### Supplied data
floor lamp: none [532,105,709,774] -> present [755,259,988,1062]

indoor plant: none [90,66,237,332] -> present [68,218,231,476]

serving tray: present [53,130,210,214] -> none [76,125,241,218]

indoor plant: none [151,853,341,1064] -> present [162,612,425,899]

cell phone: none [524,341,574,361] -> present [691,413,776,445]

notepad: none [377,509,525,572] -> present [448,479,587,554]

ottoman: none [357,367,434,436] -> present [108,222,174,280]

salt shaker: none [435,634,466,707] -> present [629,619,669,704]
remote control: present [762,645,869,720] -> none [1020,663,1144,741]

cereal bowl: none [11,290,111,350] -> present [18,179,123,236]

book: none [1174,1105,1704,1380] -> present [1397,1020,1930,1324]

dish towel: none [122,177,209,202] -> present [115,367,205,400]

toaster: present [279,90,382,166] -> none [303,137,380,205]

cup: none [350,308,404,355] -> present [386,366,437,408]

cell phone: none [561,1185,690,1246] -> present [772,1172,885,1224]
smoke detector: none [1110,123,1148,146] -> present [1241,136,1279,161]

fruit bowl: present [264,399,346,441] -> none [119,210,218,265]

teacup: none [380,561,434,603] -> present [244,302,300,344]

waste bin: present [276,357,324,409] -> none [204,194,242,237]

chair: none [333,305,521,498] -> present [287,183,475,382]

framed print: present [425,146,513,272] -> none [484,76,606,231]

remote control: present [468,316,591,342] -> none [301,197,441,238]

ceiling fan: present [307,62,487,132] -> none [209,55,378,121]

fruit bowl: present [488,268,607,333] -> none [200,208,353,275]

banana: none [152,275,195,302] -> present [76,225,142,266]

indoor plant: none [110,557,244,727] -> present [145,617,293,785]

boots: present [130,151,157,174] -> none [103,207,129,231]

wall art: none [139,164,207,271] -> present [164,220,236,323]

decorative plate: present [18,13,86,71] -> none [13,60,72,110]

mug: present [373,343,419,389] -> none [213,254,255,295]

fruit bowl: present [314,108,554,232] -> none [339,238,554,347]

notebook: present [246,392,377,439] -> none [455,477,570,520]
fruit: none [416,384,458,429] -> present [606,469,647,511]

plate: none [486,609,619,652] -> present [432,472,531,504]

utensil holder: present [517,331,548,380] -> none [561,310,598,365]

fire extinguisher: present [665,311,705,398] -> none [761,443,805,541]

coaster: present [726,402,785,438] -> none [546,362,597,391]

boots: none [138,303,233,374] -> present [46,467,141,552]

### Your assignment
Please repeat the material in full, keeping it exact.

### Problem solution
floor lamp: none [532,105,709,774] -> present [755,259,988,1062]

indoor plant: none [90,66,237,332] -> present [68,218,231,476]

serving tray: present [53,130,210,214] -> none [76,125,241,218]

indoor plant: none [151,853,341,1064] -> present [162,612,425,899]

cell phone: none [524,341,574,361] -> present [691,413,776,445]

notepad: none [377,509,525,572] -> present [448,479,587,554]

ottoman: none [357,367,434,436] -> present [108,222,174,280]

salt shaker: none [435,634,466,707] -> present [629,619,669,704]
remote control: present [762,645,869,720] -> none [1020,663,1144,741]

cereal bowl: none [11,290,111,350] -> present [18,179,123,236]

book: none [1174,1105,1704,1380] -> present [1397,1020,1930,1324]

dish towel: none [122,177,209,202] -> present [115,367,205,400]

toaster: present [279,90,382,166] -> none [303,137,380,205]

cup: none [350,308,404,355] -> present [386,366,437,408]

cell phone: none [561,1185,690,1246] -> present [772,1172,885,1224]
smoke detector: none [1110,123,1148,146] -> present [1241,136,1279,161]

fruit bowl: present [264,399,346,441] -> none [119,210,218,265]

teacup: none [380,561,434,603] -> present [244,302,300,344]

waste bin: present [276,357,324,409] -> none [204,194,242,237]

chair: none [333,305,521,498] -> present [287,183,475,382]

framed print: present [425,146,513,272] -> none [484,76,606,231]

remote control: present [468,316,591,342] -> none [301,197,441,238]

ceiling fan: present [307,62,487,132] -> none [209,55,378,121]

fruit bowl: present [488,268,607,333] -> none [200,208,353,275]

banana: none [152,275,195,302] -> present [76,225,142,266]

indoor plant: none [110,557,244,727] -> present [145,617,293,785]

boots: present [130,151,157,174] -> none [103,207,129,231]

wall art: none [139,164,207,271] -> present [164,220,236,323]

decorative plate: present [18,13,86,71] -> none [13,60,72,110]

mug: present [373,343,419,389] -> none [213,254,255,295]

fruit bowl: present [314,108,554,232] -> none [339,238,554,347]

notebook: present [246,392,377,439] -> none [455,477,570,520]
fruit: none [416,384,458,429] -> present [606,469,647,511]

plate: none [486,609,619,652] -> present [432,472,531,504]

utensil holder: present [517,331,548,380] -> none [561,310,598,365]

fire extinguisher: present [665,311,705,398] -> none [761,443,805,541]

coaster: present [726,402,785,438] -> none [546,362,597,391]

boots: none [138,303,233,374] -> present [46,467,141,552]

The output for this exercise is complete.